### [Passage to read]

# PDroid available for MIUI 1.10.21 & cm4dx-GB 20111005



## Barney Stinson (Oct 25, 2011)

http://forum.xda-developers.com/showthread.php?t=1357056

*Motorola Droid X - CM4DX 20111105 (v1.22)* (please test and give feedback)
*Motorola Droid X - MIUI 1.10.21 (v1.22)* (please test and give feedback)

hooray

freedom from malware!


----------



## iphonekillerjoe (Aug 6, 2011)

What's PDroid and what does it do?


----------



## bobAbooey (Jun 15, 2011)

I've been following the thread at xda, hoping this makes it to all dx roms. I still don't quite trust LBE.

http://forum.xda-dev...d.php?t=1357056

It's awesome that this doesn't require any permissions.

Sent a PM at XDA for a Liberty3 V2.0 patch. Hope we get one.


----------



## Goose306 (Sep 12, 2011)

iphonekillerjoe said:


> What's PDroid and what does it do?


PDroid is an app that allows you to control and block permissions for installed programs on your phone. There is some similar apps, but this is a bit unique. One reason is it doesn't require any permissions itself to run, whereas other apps such as LBE have to install their own portions which use permissions. I'm not sure exactly how it works, but thats one difference. It also doesn't require root once its been installed (root required to actually install though). It also doesn't have the FC issues that say the permissions manager in CM7 has.

Basically, its a configurable privacy firewall for your apps, so if you are concerned about some of your apps using permissions for different parts of your phone they shouldn't need (i.e. if Angry Birds is saying it needs to access your text messages) you can block them from doing just that.

(Page-level text extractions)
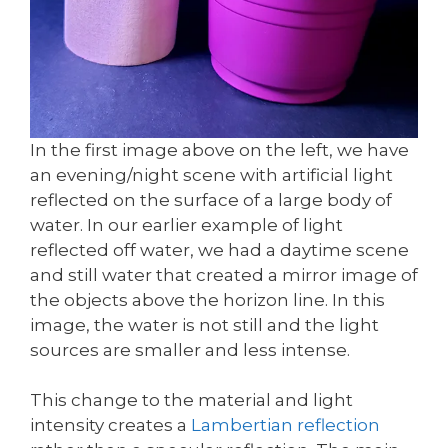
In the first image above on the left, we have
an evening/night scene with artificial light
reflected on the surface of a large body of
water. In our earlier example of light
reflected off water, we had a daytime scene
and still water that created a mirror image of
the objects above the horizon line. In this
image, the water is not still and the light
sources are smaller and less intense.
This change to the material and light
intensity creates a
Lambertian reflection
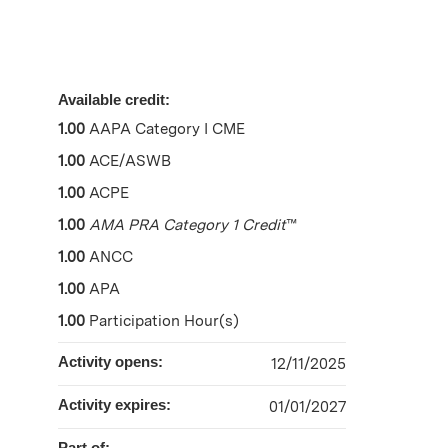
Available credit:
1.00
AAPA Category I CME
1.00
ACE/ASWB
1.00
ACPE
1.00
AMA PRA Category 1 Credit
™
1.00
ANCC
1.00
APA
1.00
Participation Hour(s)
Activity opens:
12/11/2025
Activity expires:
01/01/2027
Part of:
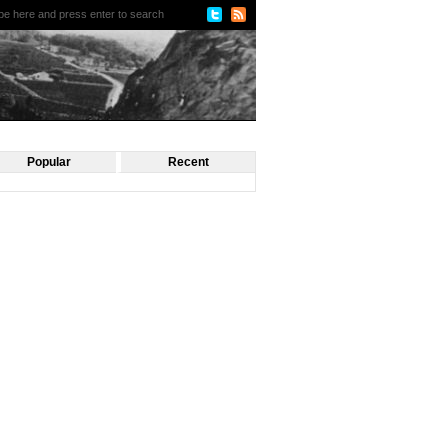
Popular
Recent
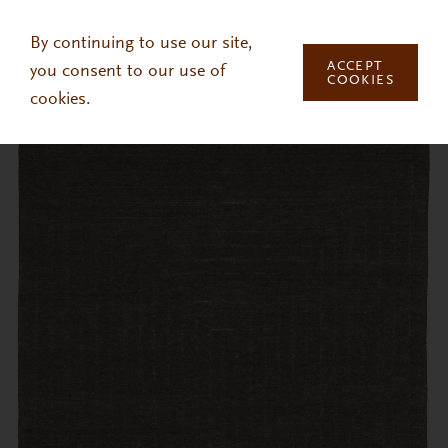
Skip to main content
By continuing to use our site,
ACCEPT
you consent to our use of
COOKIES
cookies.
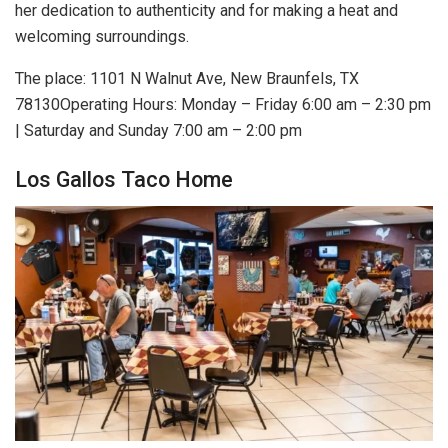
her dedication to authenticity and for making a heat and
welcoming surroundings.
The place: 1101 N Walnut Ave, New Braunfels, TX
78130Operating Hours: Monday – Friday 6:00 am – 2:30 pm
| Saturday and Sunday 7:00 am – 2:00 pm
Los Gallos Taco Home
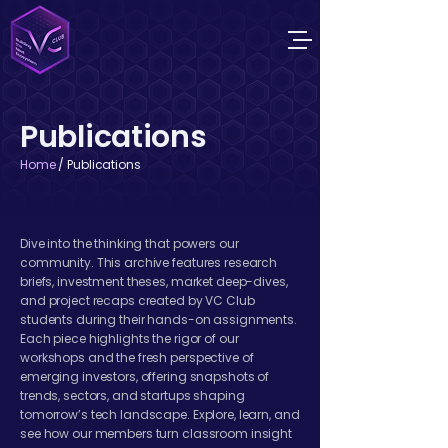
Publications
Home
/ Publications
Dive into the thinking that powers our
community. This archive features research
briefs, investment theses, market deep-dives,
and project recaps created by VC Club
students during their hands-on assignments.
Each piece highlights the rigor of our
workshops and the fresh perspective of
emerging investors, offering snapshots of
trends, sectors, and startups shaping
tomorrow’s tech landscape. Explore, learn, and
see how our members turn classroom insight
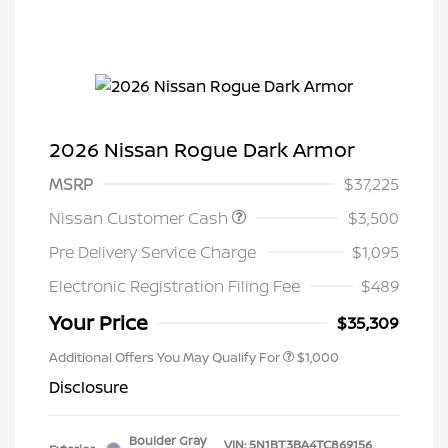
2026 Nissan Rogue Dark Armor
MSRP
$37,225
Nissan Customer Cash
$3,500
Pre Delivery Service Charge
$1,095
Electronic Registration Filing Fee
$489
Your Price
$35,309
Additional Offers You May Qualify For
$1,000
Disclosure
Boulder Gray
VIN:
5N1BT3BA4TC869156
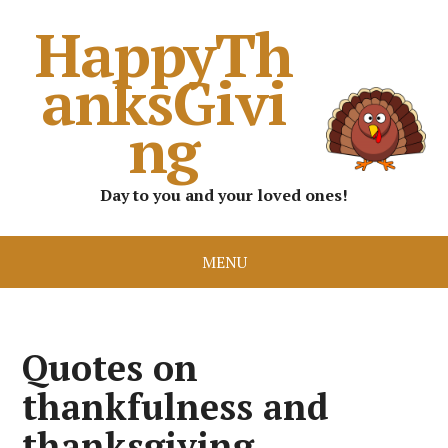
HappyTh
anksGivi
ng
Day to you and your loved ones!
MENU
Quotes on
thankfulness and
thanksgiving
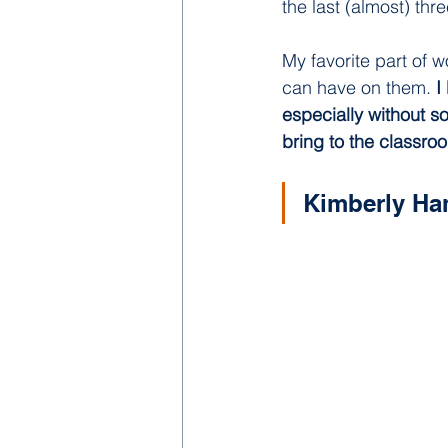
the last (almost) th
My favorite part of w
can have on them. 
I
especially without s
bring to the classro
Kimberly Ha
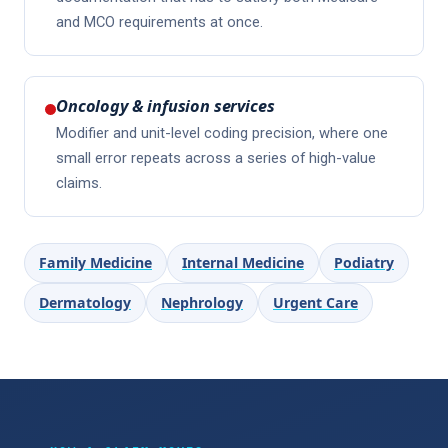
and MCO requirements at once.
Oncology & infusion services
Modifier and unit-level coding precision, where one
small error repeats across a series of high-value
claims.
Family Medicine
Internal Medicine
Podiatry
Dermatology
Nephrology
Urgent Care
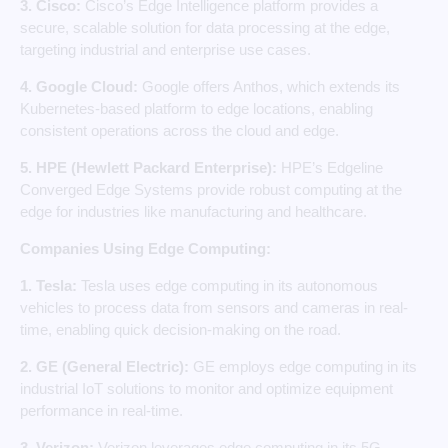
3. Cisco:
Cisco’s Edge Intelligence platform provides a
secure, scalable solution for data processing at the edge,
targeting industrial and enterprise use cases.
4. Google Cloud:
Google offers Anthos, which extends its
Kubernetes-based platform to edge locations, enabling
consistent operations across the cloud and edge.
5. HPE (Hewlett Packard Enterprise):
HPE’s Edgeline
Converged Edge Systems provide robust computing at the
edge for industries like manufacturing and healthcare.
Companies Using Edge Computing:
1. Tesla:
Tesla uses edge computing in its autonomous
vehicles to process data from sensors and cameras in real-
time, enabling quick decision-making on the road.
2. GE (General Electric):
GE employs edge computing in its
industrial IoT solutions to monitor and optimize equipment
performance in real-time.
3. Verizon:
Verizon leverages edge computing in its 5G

==

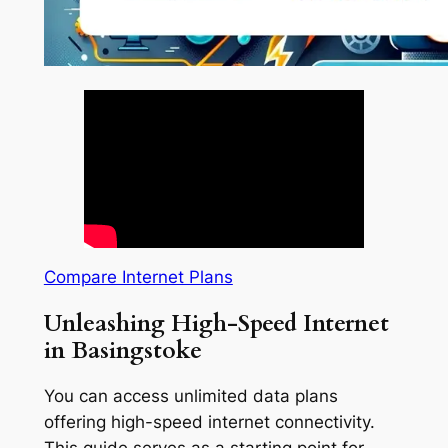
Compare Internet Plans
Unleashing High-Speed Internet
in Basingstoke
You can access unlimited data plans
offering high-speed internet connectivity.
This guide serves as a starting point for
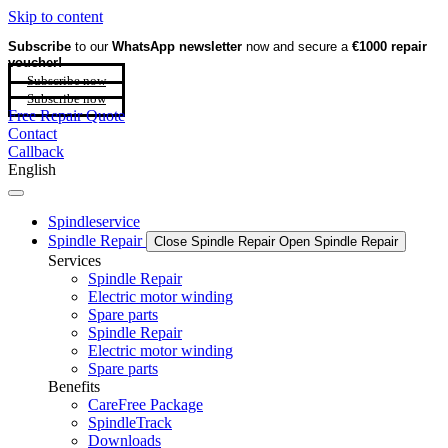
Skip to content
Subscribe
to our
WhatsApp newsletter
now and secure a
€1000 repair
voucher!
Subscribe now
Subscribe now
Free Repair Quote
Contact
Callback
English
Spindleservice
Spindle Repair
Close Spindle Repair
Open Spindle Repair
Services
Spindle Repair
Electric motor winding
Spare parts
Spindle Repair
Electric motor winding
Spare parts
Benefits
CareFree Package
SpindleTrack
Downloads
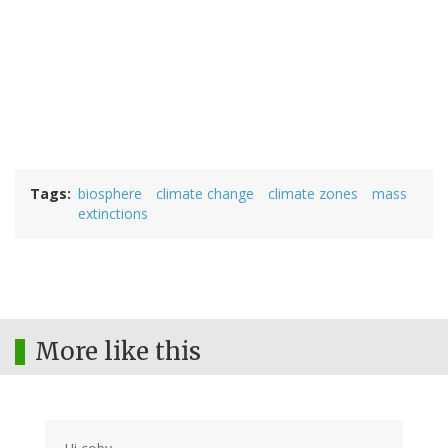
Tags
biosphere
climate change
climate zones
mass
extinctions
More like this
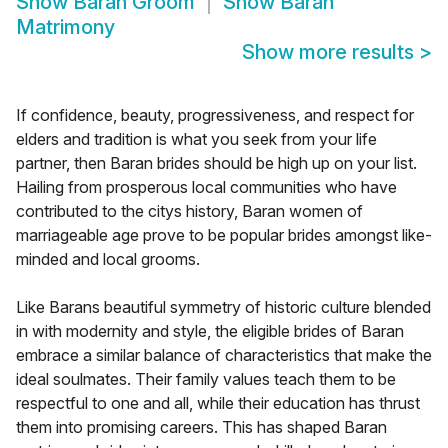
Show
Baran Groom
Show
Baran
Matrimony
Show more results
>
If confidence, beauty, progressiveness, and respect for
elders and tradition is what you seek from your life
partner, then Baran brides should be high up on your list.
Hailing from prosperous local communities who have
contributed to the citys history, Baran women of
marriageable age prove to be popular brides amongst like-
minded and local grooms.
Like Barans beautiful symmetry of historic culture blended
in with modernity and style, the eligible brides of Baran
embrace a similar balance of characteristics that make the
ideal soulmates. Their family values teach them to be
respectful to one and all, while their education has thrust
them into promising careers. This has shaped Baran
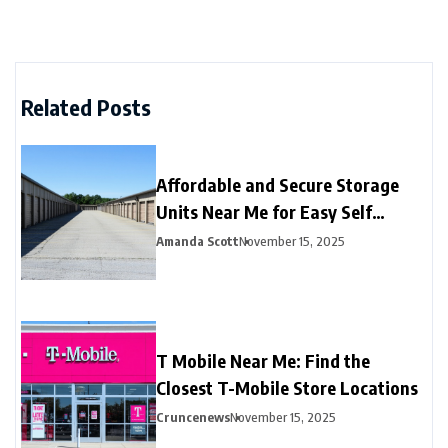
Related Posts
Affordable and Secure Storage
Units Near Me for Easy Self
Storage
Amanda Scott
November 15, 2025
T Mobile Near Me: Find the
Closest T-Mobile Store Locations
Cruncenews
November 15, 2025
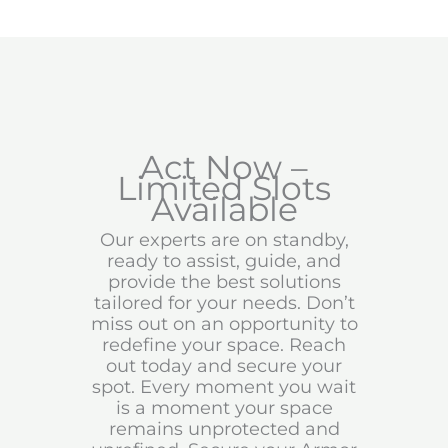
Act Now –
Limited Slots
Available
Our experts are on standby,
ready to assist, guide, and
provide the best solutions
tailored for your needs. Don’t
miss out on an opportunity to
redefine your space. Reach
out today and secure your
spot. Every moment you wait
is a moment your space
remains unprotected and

...

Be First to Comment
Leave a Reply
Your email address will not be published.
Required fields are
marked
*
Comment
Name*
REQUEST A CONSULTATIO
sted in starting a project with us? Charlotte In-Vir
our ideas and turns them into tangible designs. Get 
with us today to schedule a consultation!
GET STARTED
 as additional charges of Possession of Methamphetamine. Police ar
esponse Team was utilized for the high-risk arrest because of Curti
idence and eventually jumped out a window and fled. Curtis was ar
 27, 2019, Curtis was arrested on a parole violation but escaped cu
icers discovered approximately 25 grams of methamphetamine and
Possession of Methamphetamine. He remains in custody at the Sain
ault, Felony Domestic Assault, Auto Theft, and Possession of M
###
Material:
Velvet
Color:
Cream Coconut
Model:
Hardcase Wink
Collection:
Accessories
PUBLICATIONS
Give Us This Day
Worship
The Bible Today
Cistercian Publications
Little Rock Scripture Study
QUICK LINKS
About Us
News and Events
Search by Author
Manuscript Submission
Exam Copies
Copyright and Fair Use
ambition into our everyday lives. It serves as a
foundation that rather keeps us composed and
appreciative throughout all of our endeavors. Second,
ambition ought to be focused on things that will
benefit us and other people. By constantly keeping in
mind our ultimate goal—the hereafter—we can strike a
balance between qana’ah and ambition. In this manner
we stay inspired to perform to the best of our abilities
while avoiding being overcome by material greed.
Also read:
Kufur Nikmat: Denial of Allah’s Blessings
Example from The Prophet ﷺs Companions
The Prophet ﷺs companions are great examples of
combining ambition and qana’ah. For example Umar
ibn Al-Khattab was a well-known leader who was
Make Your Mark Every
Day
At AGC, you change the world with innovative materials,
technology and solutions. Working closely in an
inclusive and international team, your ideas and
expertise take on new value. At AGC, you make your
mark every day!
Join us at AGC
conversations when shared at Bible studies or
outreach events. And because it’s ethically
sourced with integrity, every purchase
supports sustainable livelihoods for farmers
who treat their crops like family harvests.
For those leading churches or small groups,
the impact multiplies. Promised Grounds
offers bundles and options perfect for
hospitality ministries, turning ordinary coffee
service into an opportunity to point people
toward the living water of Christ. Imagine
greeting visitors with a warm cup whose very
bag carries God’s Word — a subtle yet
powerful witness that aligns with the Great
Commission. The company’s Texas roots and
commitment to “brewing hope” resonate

### [Work item A]
According to the forum thread, when does PDroid need root?
### [Work item B]
Find every line of the records that contains the word "while".

### [Final answer A]
Only to install it; once installed, it no longer needs root.

### [Final answer B]
respectful to one and all, while their education has thrust
while avoiding being overcome by material greed.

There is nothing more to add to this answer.